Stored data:
□ □ □ □

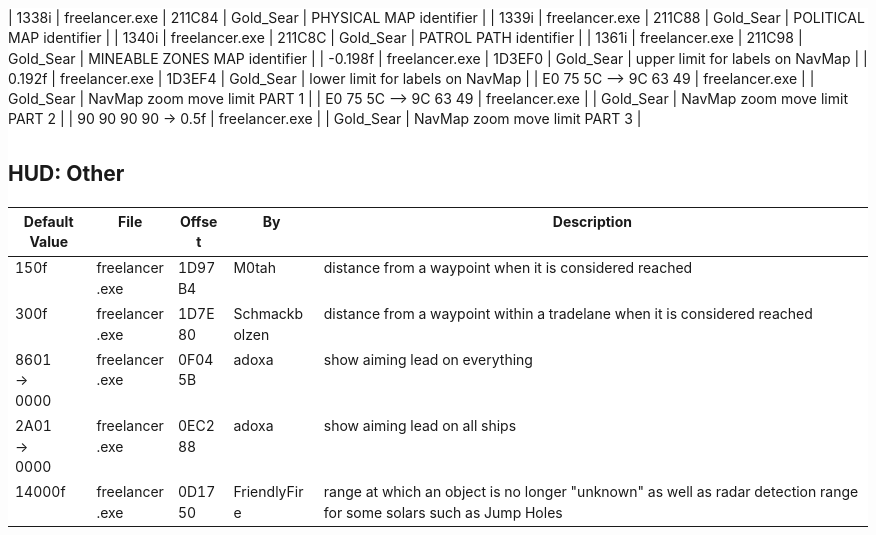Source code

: | 1338i                                                              | freelancer.exe | 211C84                                                                                     | Gold_Sear | PHYSICAL MAP identifier                                                                                                                                                               |
| 1339i                                                              | freelancer.exe | 211C88                                                                                     | Gold_Sear | POLITICAL MAP identifier                                                                                                                                                              |
| 1340i                                                              | freelancer.exe | 211C8C                                                                                     | Gold_Sear | PATROL PATH identifier                                                                                                                                                                |
| 1361i                                                              | freelancer.exe | 211C98                                                                                     | Gold_Sear | MINEABLE ZONES MAP identifier                                                                                                                                                         |
| -0.198f                                                            | freelancer.exe | 1D3EF0                                                                                     | Gold_Sear | upper limit for labels on NavMap                                                                                                                                                      |
| 0.192f                                                             | freelancer.exe | 1D3EF4                                                                                     | Gold_Sear | lower limit for labels on NavMap                                                                                                                                                      |
| E0 75 5C --> 9C 63 49                                              | freelancer.exe |                                                                                            | Gold_Sear | NavMap zoom move limit PART 1                                                                                                                                                         |
| E0 75 5C --> 9C 63 49                                              | freelancer.exe |                                                                                            | Gold_Sear | NavMap zoom move limit PART 2                                                                                                                                                         |
| 90 90 90 90 -> 0.5f                                                | freelancer.exe |                                                                                            | Gold_Sear | NavMap zoom move limit PART 3                                                                                                                                                         |

## HUD: Other

| Default Value                                                                                                              | File           | Offset | By            | Description                                                                                                                                                 |
| -------------------------------------------------------------------------------------------------------------------------- | -------------- | ------ | ------------- | ----------------------------------------------------------------------------------------------------------------------------------------------------------- |
| 150f                                                                                                                       | freelancer.exe | 1D97B4 | M0tah         | distance from a waypoint when it is considered reached                                                                                                      |
| 300f                                                                                                                       | freelancer.exe | 1D7E80 | Schmackbolzen | distance from a waypoint within a tradelane when it is considered reached                                                                                   |
| 8601<br />-><br />0000                                                                                                     | freelancer.exe | 0F045B | adoxa         | show aiming lead on everything                                                                                                                              |
| 2A01<br />-><br />0000                                                                                                     | freelancer.exe | 0EC288 | adoxa         | show aiming lead on all ships                                                                                                                               |
| 14000f                                                                                                                     | freelancer.exe | 0D1750 | FriendlyFire  | range at which an object is no longer "unknown" as well as radar detection range for some solars such as Jump Holes                                         |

□ □ □ □

**Problem statement**:
In the records above, the line with "## HUD: Other" marks the start and the line with "freelancer.exe | 1D97B4" marks the end; copy that stretch exactly, both lines included, and nothing else.

**Response area**:
## HUD: Other

| Default Value                                                                                                              | File           | Offset | By            | Description                                                                                                                                                 |
| -------------------------------------------------------------------------------------------------------------------------- | -------------- | ------ | ------------- | ----------------------------------------------------------------------------------------------------------------------------------------------------------- |
| 150f                                                                                                                       | freelancer.exe | 1D97B4 | M0tah         | distance from a waypoint when it is considered reached                                                                                                      |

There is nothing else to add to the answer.